Huber Heights declares racism a public health crisis

Huber Heights City Council passed a resolution Thursday declaring racism a public health crisis.

Two members, Glenn Otto and Richard Shaw, abstained from the vote.

“I think the resolution is a good start,” said Rhonda Sumlin, a member of the Huber Heights Culture and Diversity Citizens Action Committee. “It’s a start. It’s not the be-all, end all. The work has to happen after the resolution is passed.”

She said the city had been working on the resolution “for a long time.” The commission submitted several recommendations to council, including naming racism a public health crisis, after its Feb. 4 meeting.

Many other areas have already passed similar resolutions, as some members of the committee noted during the meeting.

“Practically every city around us has passed something similar to this, not this month, not last month, I’m talking they did this last year,” said Mia Honaker, another member of the Huber Heights Culture and Diversity Citizens Action Committee who spoke at the meeting.

But the vote did not come without comments from two members of council who abstained.

“I think I’ve shown in my actions and my words that I am supportive of the commission. But this is not what was asked for,” said Otto.

Shaw agreed, saying he’d heard from citizens who wanted to come speak on the topic and done research that was not included in the resolution. He and Otto said they thought they were discussing this at the April 6 work session, and some people couldn’t make the updated special meeting on Thursday when the council approved the resolution.

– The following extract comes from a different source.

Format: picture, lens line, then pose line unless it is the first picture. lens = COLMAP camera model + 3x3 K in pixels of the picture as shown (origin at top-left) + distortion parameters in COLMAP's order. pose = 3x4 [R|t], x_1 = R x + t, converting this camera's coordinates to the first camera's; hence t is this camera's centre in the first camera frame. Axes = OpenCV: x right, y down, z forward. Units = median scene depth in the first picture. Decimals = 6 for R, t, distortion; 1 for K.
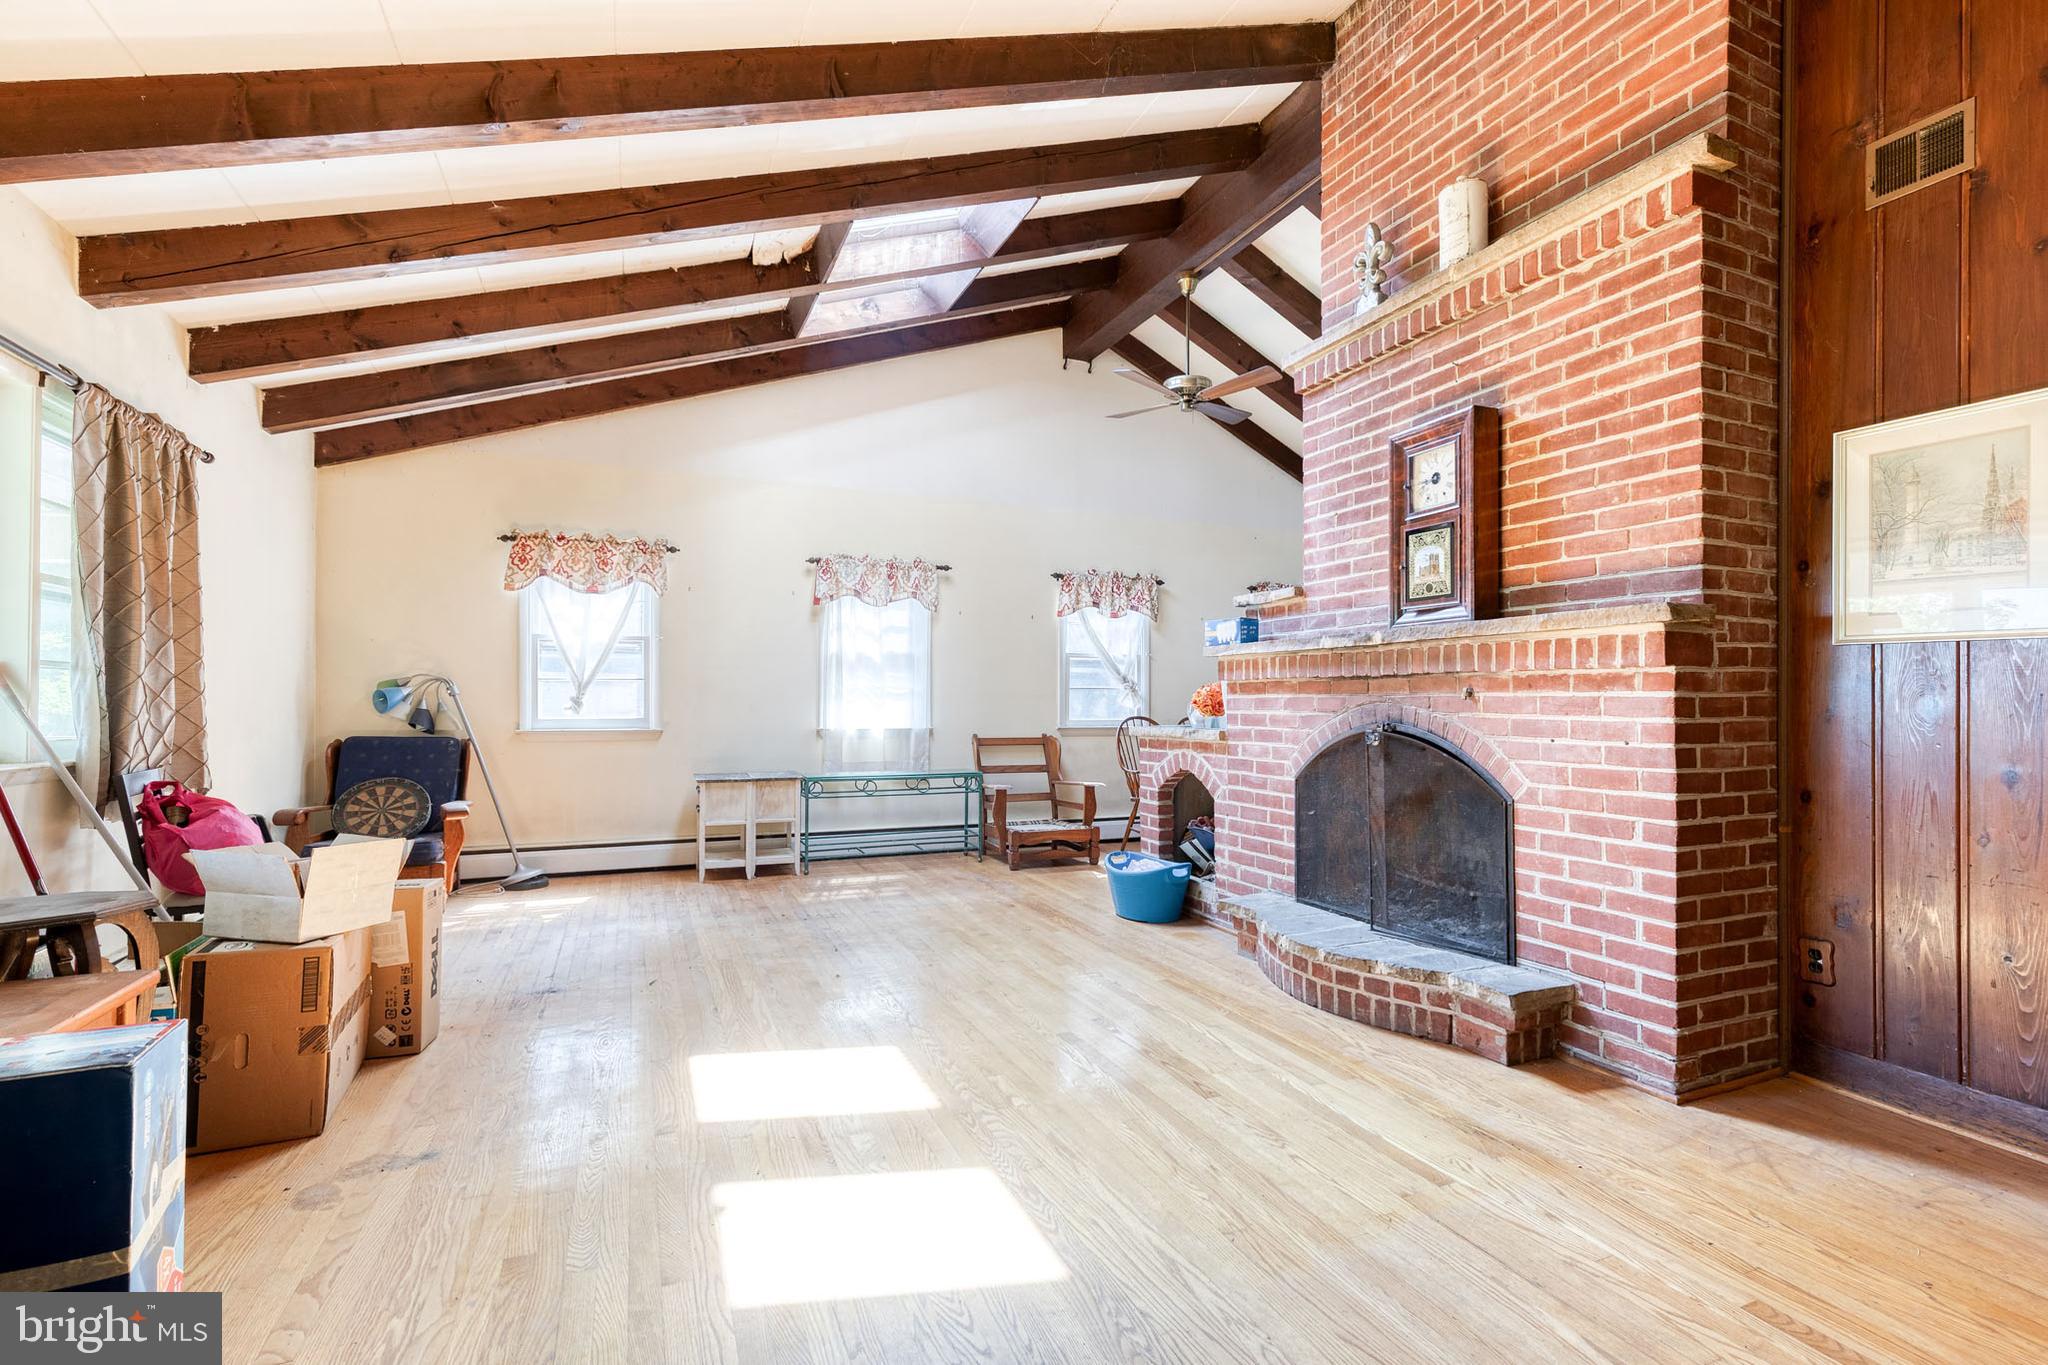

Council member Nancy Byrge challenged Shaw.

“Ok, Mr. Shaw, if you read 1,500 pages of research, what do you feel is missing from this resolution?” she said. “I believe it’s great, I believe it should pass and I commend you all for putting this together, and I’m really sorry that this conversation is going on because it’s ridiculous. It’s long overdue and we need to get it done.”

Yolanda Stephens, chair of the Huber Heights Culture and Diversity Citizens Action Committee, said if the resolution is representative of city council, it should represent everyone’s voice.

“To have a resolution, and half of the council is saying, well, I didn’t have any input into this, makes me question if you really buy into it,” she said.

Mayor Jeff Gore also said he hadn’t heard from Otto or from Shaw before the meeting with concerns about when the meeting was planned.

The six members of council who voted for the resolution commended the committee’s work and said it was long overdue.

Council member Kate Baker helped to type up the resolution with the committee, though she said the one council voted on had some edits to it.

“Our country was built on the backs of enslaved people of color and its laws were formed in ways to oppress the inalienable rights of those very people,” said Andrew Hill, another member of council. “It is time to stop and listen to those who cry out from oppression and do our part to change the narrative.”